Los vecinos de Toledo también estamos siendo testigos estos meses de unas obras impresionantes para construir un tramo de carril bici de unos 470 metros entre las glorietas de la avenida de Madrid y del Salto del Caballo. Es decir, de ningún sitio a ninguna parte. El presupuesto de estas obras también es impresionante, nada menos que 1,3 millones de euros, así que no podemos decir que no se hace nada para favorecer el uso de la bicicleta en la capital regional, pero ¿alguien piensa que este tramo aislado de flamante carril bici va a convencer a un solo toledano para dejar el coche en el garaje e ir a al trabajo en bicicleta?
Las grandes obras no solo son un despilfarro inútil, destruyen poco a poco la ciudad y mantienen falsas expectativas que retrasan las autenticas soluciones.

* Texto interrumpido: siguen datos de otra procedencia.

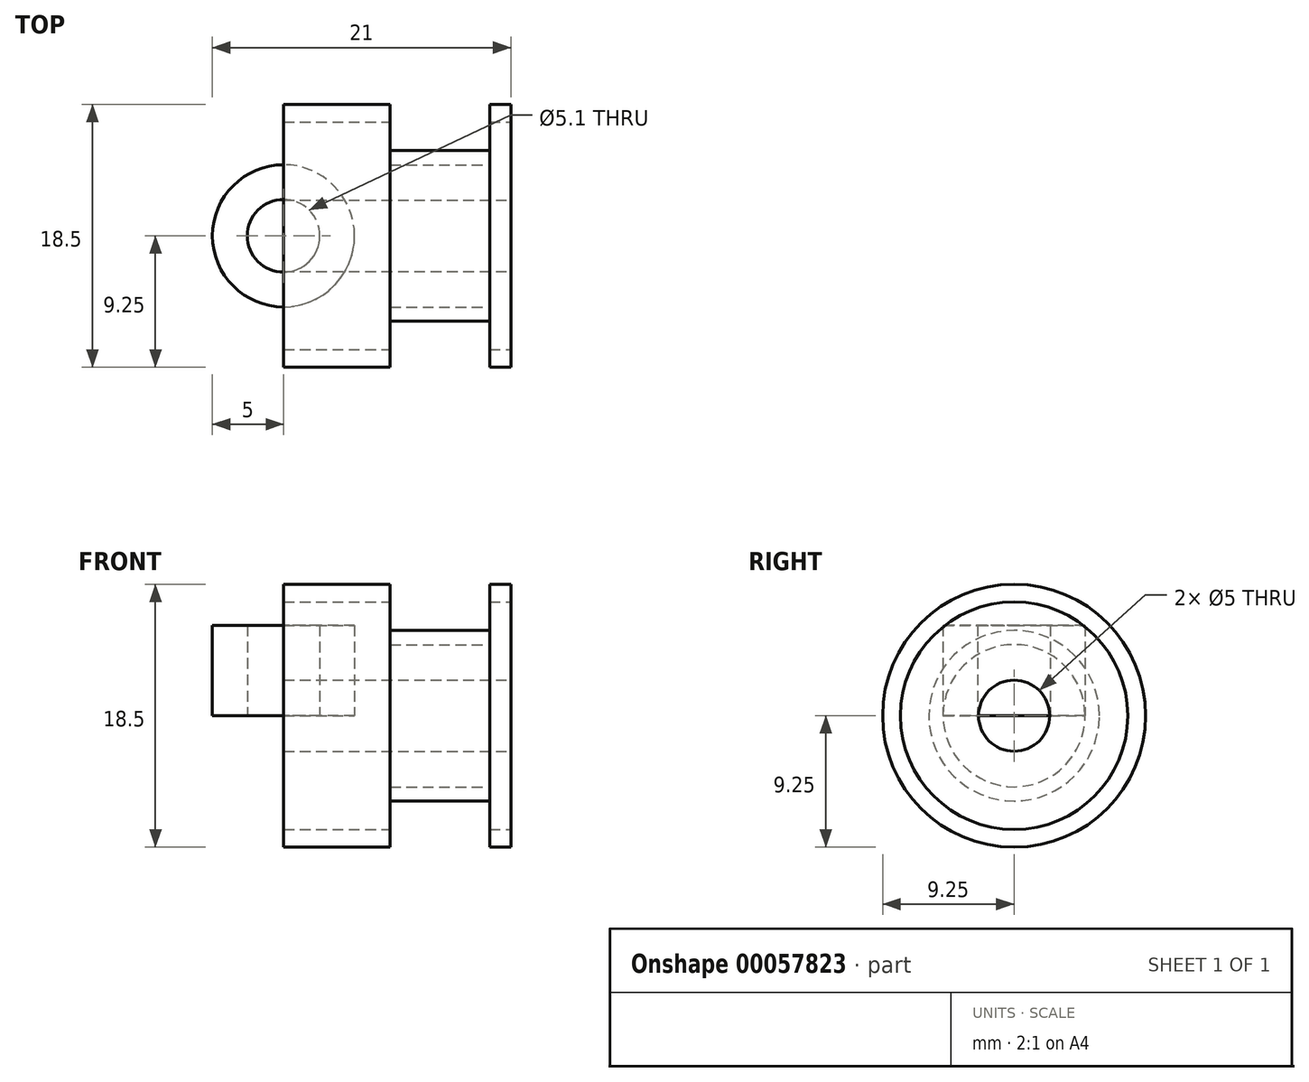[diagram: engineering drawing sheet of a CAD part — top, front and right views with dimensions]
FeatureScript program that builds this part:
annotation { "Feature Type Name" : "Feature", "Feature Type Description" : "" }
export const myFeature = defineFeature(function(context is Context, id is Id, definition is map)
    precondition{}
    {
        {
            var Q0;
            Q0=qCreatedBy(makeId("Top.planeOp"),FACE);
            var sketch = newSketch(context, id + "F0", { "sketchPlane" : qUnion([Q0])});
            skLineSegment(sketch, "E0", {"start": v(0, 0) * mm, "end": v(-38, 0) * mm});
            skLineSegment(sketch, "E1.bottom", {"start": v(0, 2.5) * mm, "end": v(16, 2.5) * mm});
            skLineSegment(sketch, "E1.top", {"start": v(0, 8) * mm, "end": v(16, 8) * mm});
            skLineSegment(sketch, "E1.left", {"start": v(0, 2.5) * mm, "end": v(0, 8) * mm});
            skLineSegment(sketch, "E1.right", {"start": v(16, 2.5) * mm, "end": v(16, 8) * mm});
            skLineSegment(sketch, "E2", {"start": v(7.5, 8) * mm, "end": v(7.5, 5) * mm});
            skLineSegment(sketch, "E3", {"start": v(7.5, 5) * mm, "end": v(14.5, 5) * mm});
            skLineSegment(sketch, "E4", {"start": v(14.5, 5) * mm, "end": v(14.5, 8) * mm});
            skSolve(sketch);
        }
        {
            var Q0;
            Q0=makeQuery(id+"F0.imprint","IMPRINT",FACE,{"disambiguationData":[TD([[makeQuery(id+"F0.imprint","IMPRINT",EDGE,{"derivedFrom":sQuery(id+"F0.wireOp",EDGE,"E1.bottom")}),1.0]])]});
            var Q1;
            Q1=sQuery(id+"F0.wireOp",EDGE,"E0");
            revolve(context, id + "F1", {"entities" : qUnion([Q0]), "axis" : qUnion([Q1]), "revolveType" : RevolveType.FULL});
        }
        {
            var Q0;
            Q0=qCreatedBy(makeId("Top.planeOp"),FACE);
            var sketch = newSketch(context, id + "F2", { "sketchPlane" : qUnion([Q0])});
            skLineSegment(sketch, "E5", {"start": v(49.31, 0) * mm, "end": v(0, 0) * mm});
            skLineSegment(sketch, "E6.bottom", {"start": v(0, 2.5) * mm, "end": v(16, 2.5) * mm});
            skLineSegment(sketch, "E6.top", {"start": v(0, 9.25) * mm, "end": v(16, 9.25) * mm});
            skLineSegment(sketch, "E6.left", {"start": v(0, 2.5) * mm, "end": v(0, 9.25) * mm});
            skLineSegment(sketch, "E6.right", {"start": v(16, 2.5) * mm, "end": v(16, 9.25) * mm});
            skLineSegment(sketch, "E7", {"start": v(7.5, 9.25) * mm, "end": v(7.5, 6) * mm});
            skLineSegment(sketch, "E8", {"start": v(7.5, 6) * mm, "end": v(14.5, 6) * mm});
            skLineSegment(sketch, "E9", {"start": v(14.5, 6) * mm, "end": v(14.5, 9.25) * mm});
            skSolve(sketch);
        }
        {
            var Q0;
            Q0=makeQuery(id+"F2.imprint","IMPRINT",FACE,{"disambiguationData":[TD([[makeQuery(id+"F2.imprint","IMPRINT",EDGE,{"derivedFrom":sQuery(id+"F2.wireOp",EDGE,"E6.bottom")}),1.0]])]});
            var Q1;
            Q1=sQuery(id+"F2.wireOp",EDGE,"E5");
            revolve(context, id + "F3", {"entities" : qUnion([Q0]), "axis" : qUnion([Q1]), "revolveType" : RevolveType.FULL});
        }
        {
            var Q0;
            Q0=qCreatedBy(makeId("Top.planeOp"),FACE);
            var sketch = newSketch(context, id + "F4", { "sketchPlane" : qUnion([Q0])});
            skCircle(sketch, "E10", {"center": v(0, 0) * mm, "radius": 5 * mm});
            skCircle(sketch, "E11", {"center": v(0, 0) * mm, "radius": 2.55 * mm});
            skSolve(sketch);
        }
        {
            var Q0;
            Q0=makeQuery(id+"F4.imprint","IMPRINT",FACE,{"disambiguationData":[TD([[makeQuery(id+"F4.imprint","IMPRINT",EDGE,{"derivedFrom":sQuery(id+"F4.wireOp",EDGE,"E10")}),1.0]])]});
            extrude(context, id + "F5", {"entities" : qUnion([Q0]), "depth" : 6.35 * mm, "offsetDistance" : 25 * mm});
        }
    });
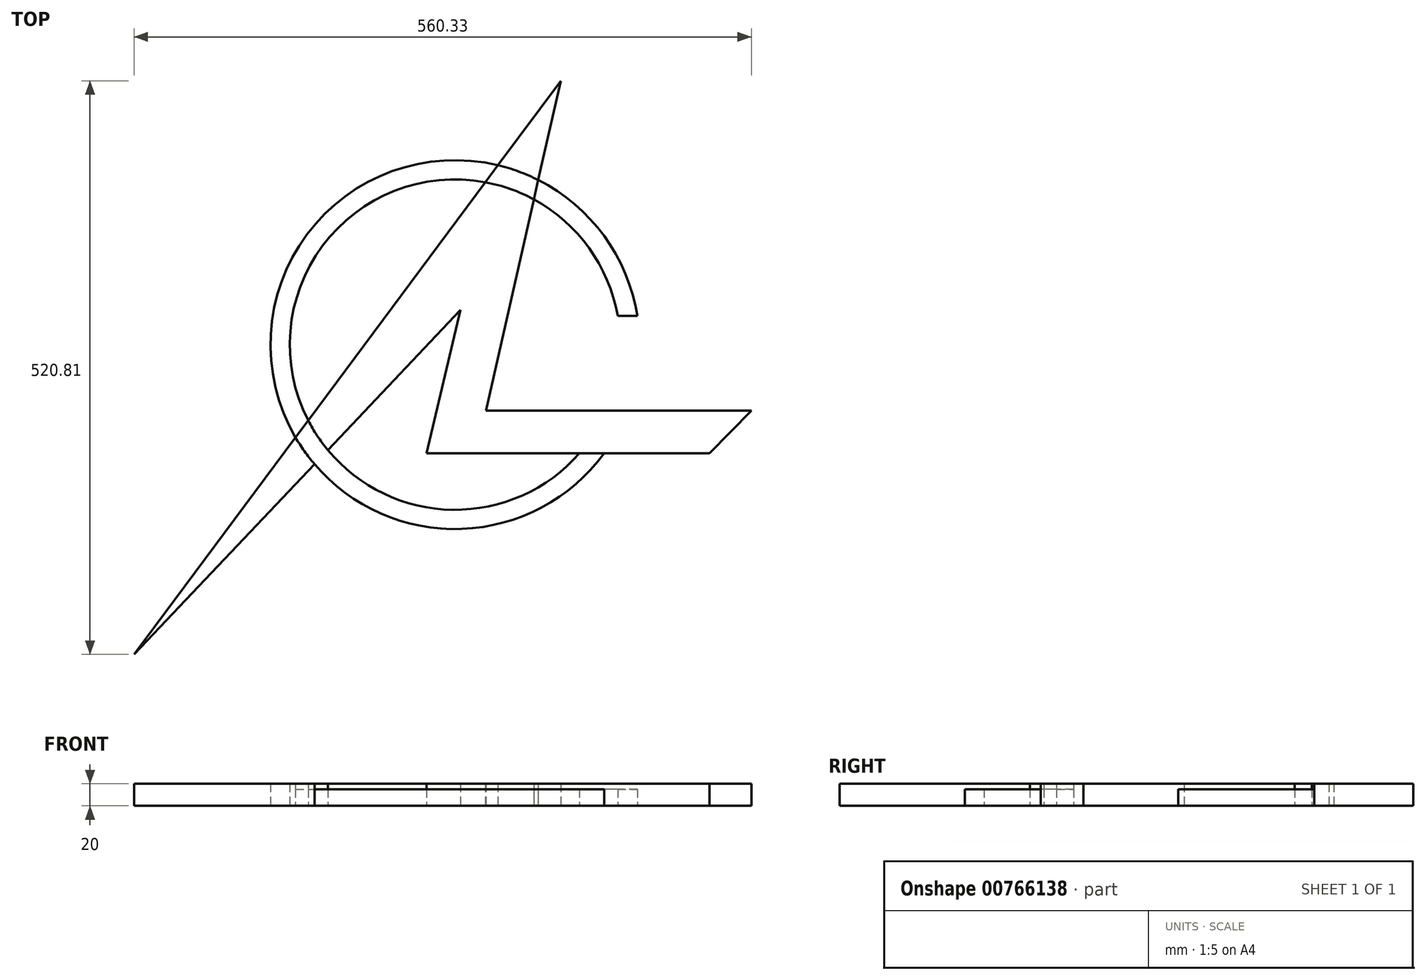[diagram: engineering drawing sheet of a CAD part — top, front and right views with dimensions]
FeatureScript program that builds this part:
annotation { "Feature Type Name" : "Feature", "Feature Type Description" : "" }
export const myFeature = defineFeature(function(context is Context, id is Id, definition is map)
    precondition{}
    {
        {
            var Q0;
            Q0=qCreatedBy(makeId("Top.planeOp"),FACE);
            var sketch = newSketch(context, id + "F0", { "sketchPlane" : qUnion([Q0])});
            skCircle(sketch, "E0", {"center": v(0, 0) * mm, "radius": 150 * mm});
            skCircle(sketch, "E1", {"center": v(0, 0) * mm, "radius": 167.5 * mm});
            skLineSegment(sketch, "E2", {"start": v(28, -59.92) * mm, "end": v(269, -59.92) * mm});
            skLineSegment(sketch, "E3", {"start": v(269, -59.92) * mm, "end": v(231.03, -98.76) * mm});
            skLineSegment(sketch, "E4", {"start": v(231.03, -98.76) * mm, "end": v(-24.5, -98.76) * mm});
            skLineSegment(sketch, "E5", {"start": v(-24.5, -98.76) * mm, "end": v(-25.97, -98.76) * mm});
            skLineSegment(sketch, "E6", {"start": v(-25.97, -98.76) * mm, "end": v(5.04, 31.6) * mm});
            skLineSegment(sketch, "E7", {"start": v(5.04, 31.6) * mm, "end": v(-291.33, -281.33) * mm});
            skLineSegment(sketch, "E8", {"start": v(-291.33, -281.33) * mm, "end": v(95.92, 239.48) * mm});
            skLineSegment(sketch, "E9", {"start": v(95.92, 239.48) * mm, "end": v(28, -59.92) * mm});
            skLineSegment(sketch, "E10", {"start": v(49.43, -46.41) * mm, "end": v(65.44, 25.88) * mm});
            skLineSegment(sketch, "E11", {"start": v(65.44, 25.88) * mm, "end": v(84.44, 25.88) * mm});
            skLineSegment(sketch, "E12", {"start": v(84.44, 25.88) * mm, "end": v(70.86, -32.87) * mm});
            skLineSegment(sketch, "E13", {"start": v(70.86, -32.87) * mm, "end": v(106.77, -32.87) * mm});
            skLineSegment(sketch, "E14", {"start": v(106.77, -32.87) * mm, "end": v(101.6, -46.41) * mm});
            skLineSegment(sketch, "E15", {"start": v(101.6, -46.41) * mm, "end": v(49.43, -46.41) * mm});
            skLineSegment(sketch, "E16", {"start": v(122.27, 26.2) * mm, "end": v(140.97, 26.2) * mm});
            skLineSegment(sketch, "E17", {"start": v(140.97, 26.2) * mm, "end": v(168.2, 26.2) * mm});
            skLineSegment(sketch, "E18", {"start": v(168.2, 26.2) * mm, "end": v(186.04, 26.2) * mm});
            skLineSegment(sketch, "E19", {"start": v(186.04, 26.2) * mm, "end": v(174.24, -28.08) * mm});
            skLineSegment(sketch, "E20", {"start": v(168.2, 26.2) * mm, "end": v(157.73, -22.5) * mm});
            skSolve(sketch);
        }
        {
            var Q0;
            {var subQ13=sQuery(id+"F0.wireOp",EDGE,"E5");Q0=makeQuery(id+"F0.imprint","IMPRINT",FACE,{"disambiguationData":[TD([[makeQuery(id+"F0.imprint","IMPRINT",EDGE,{"derivedFrom":subQ13}),-1.0]])]});}
            var Q1;
            {var subQ0=sQuery(id+"F0.wireOp",EDGE,"E8");var subQ1=sQuery(id+"F0.wireOp",EDGE,"E0");var subQ2=makeQuery(id+"F0.imprint","INTERSECT",VERTEX,{"disambiguationData":[OD(0.0)],"derivedFrom":[subQ1,subQ0]});Q1=makeQuery(id+"F0.imprint","IMPRINT",FACE,{"disambiguationData":[TD([[makeQuery(id+"F0.imprint","IMPRINT",EDGE,{"disambiguationData":[TD([[subQ2,1.0]])],"derivedFrom":subQ1}),-1.0]])]});}
            var Q2;
            {var subQ0=sQuery(id+"F0.wireOp",EDGE,"E8");var subQ1=sQuery(id+"F0.wireOp",EDGE,"E1");var subQ2=makeQuery(id+"F0.imprint","INTERSECT",VERTEX,{"disambiguationData":[OD(0.0)],"derivedFrom":[subQ1,subQ0]});Q2=makeQuery(id+"F0.imprint","IMPRINT",FACE,{"disambiguationData":[TD([[makeQuery(id+"F0.imprint","IMPRINT",EDGE,{"disambiguationData":[TD([[subQ2,1.0]])],"derivedFrom":subQ1}),-1.0]])]});}
            var Q3;
            {var subQ5=sQuery(id+"F0.wireOp",EDGE,"E3");Q3=makeQuery(id+"F0.imprint","IMPRINT",FACE,{"disambiguationData":[TD([[makeQuery(id+"F0.imprint","IMPRINT",EDGE,{"derivedFrom":subQ5}),-1.0]])]});}
            var Q4;
            {var subQ0=sQuery(id+"F0.wireOp",EDGE,"E4");var subQ1=sQuery(id+"F0.wireOp",EDGE,"E0");var subQ2=makeQuery(id+"F0.imprint","INTERSECT",VERTEX,{"derivedFrom":[subQ1,subQ0]});Q4=makeQuery(id+"F0.imprint","IMPRINT",FACE,{"disambiguationData":[TD([[makeQuery(id+"F0.imprint","IMPRINT",EDGE,{"disambiguationData":[TD([[subQ2,-1.0]])],"derivedFrom":subQ1}),-1.0]])]});}
            var Q5;
            {var subQ0=sQuery(id+"F0.wireOp",EDGE,"E8");var subQ1=sQuery(id+"F0.wireOp",EDGE,"E1");var subQ2=makeQuery(id+"F0.imprint","INTERSECT",VERTEX,{"disambiguationData":[OD(1.0)],"derivedFrom":[subQ1,subQ0]});Q5=makeQuery(id+"F0.imprint","IMPRINT",FACE,{"disambiguationData":[TD([[makeQuery(id+"F0.imprint","IMPRINT",EDGE,{"disambiguationData":[TD([[subQ2,-1.0]])],"derivedFrom":subQ1}),-1.0]])]});}
            var Q6;
            {var subQ0=sQuery(id+"F0.wireOp",EDGE,"E8");var subQ1=sQuery(id+"F0.wireOp",EDGE,"E0");var subQ2=makeQuery(id+"F0.imprint","INTERSECT",VERTEX,{"disambiguationData":[OD(1.0)],"derivedFrom":[subQ1,subQ0]});Q6=makeQuery(id+"F0.imprint","IMPRINT",FACE,{"disambiguationData":[TD([[makeQuery(id+"F0.imprint","IMPRINT",EDGE,{"disambiguationData":[TD([[subQ2,-1.0]])],"derivedFrom":subQ1}),-1.0]])]});}
            extrude(context, id + "F1", {"entities" : qUnion([Q0, Q1, Q2, Q3, Q4, Q5, Q6]), "depth" : 20 * mm, "offsetDistance" : 25 * mm});
        }
        {
            var Q0;
            {var subQ0=sQuery(id+"F0.wireOp",EDGE,"E8");var subQ1=sQuery(id+"F0.wireOp",EDGE,"E0");var subQ2=makeQuery(id+"F0.imprint","INTERSECT",VERTEX,{"disambiguationData":[OD(0.0)],"derivedFrom":[subQ1,subQ0]});Q0=makeQuery(id+"F0.imprint","IMPRINT",FACE,{"disambiguationData":[TD([[makeQuery(id+"F0.imprint","IMPRINT",EDGE,{"disambiguationData":[TD([[subQ2,-1.0]])],"derivedFrom":subQ1}),-1.0]])]});}
            var Q1;
            {var subQ0=sQuery(id+"F0.wireOp",EDGE,"E9");var subQ1=sQuery(id+"F0.wireOp",EDGE,"E0");var subQ2=makeQuery(id+"F0.imprint","INTERSECT",VERTEX,{"derivedFrom":[subQ1,subQ0]});Q1=makeQuery(id+"F0.imprint","IMPRINT",FACE,{"disambiguationData":[TD([[makeQuery(id+"F0.imprint","IMPRINT",EDGE,{"disambiguationData":[TD([[subQ2,1.0]])],"derivedFrom":subQ1}),-1.0]])]});}
            var Q2;
            {var subQ0=sQuery(id+"F0.wireOp",EDGE,"E7");var subQ1=sQuery(id+"F0.wireOp",EDGE,"E0");var subQ2=makeQuery(id+"F0.imprint","INTERSECT",VERTEX,{"derivedFrom":[subQ1,subQ0]});Q2=makeQuery(id+"F0.imprint","IMPRINT",FACE,{"disambiguationData":[TD([[makeQuery(id+"F0.imprint","IMPRINT",EDGE,{"disambiguationData":[TD([[subQ2,-1.0]])],"derivedFrom":subQ1}),-1.0]])]});}
            extrude(context, id + "F2", {"entities" : qUnion([Q0, Q1, Q2]), "operationType" : NewBodyOperationType.ADD, "depth" : 15 * mm, "offsetDistance" : 25 * mm});
        }
    });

Son pastillas contra el dolor que no curan el cáncer.
La gran pregunta es por qué recurrimos una y otra vez al hormigón cuando sabemos que las soluciones son otras. Lo primero que se me ocurre es que los problemas y los debates siempre vuelven, como los fantasmas, y siempre nos parecen nuevos, probablemente porque no tenemos tiempo para repasar nuestra historia, para escuchar a los que saben ni para pensar en el futuro de nuestros hijos.
Pero hay otras respuestas. Nos hemos acostumbrado a las soluciones rápidas aunque al día siguiente no funcionen, a las baritas mágicas, a los regalos de Reyes, y nos cuesta cada vez más pensar a largo plazo. Cambiar una ciudad cuesta tiempo, desde luego, pero hemos tardado muy poco en construir las ciudades irracionales que tenemos, y seguimos engordando la bola todos los días. En algún momento tendremos que cambiar el rumbo, aunque tardemos en llegar al destino.
También es posible que algunos nos hayamos empeñado en imaginar un mundo ideal movido por argumentos racionales, y que nos hayamos pasado de ingenuos. Las ideas de Jane Jacobs no cambiaron las leyes urbanísticas y las políticas urbanas de las grandes ciudades de medio mundo por la fuerza de la razón, sino como consecuencia de las revueltas vecinales frente los desalojos y destrozos provocados por las grandes obras en el interior de las ciudades.
La vida urbana, nuestra salud y la salud del planeta no son compatibles con el uso abusivo del automóvil, y cada vez tenemos más medios para evitar su uso, pero no conseguiremos cambiar nada mientras nos movamos entre el sofá, el asiento de nuestro SUV y el despacho, manteniendo la ilusión de que las próximas obras del Ministerio nos librarán definitivamente de los atascos.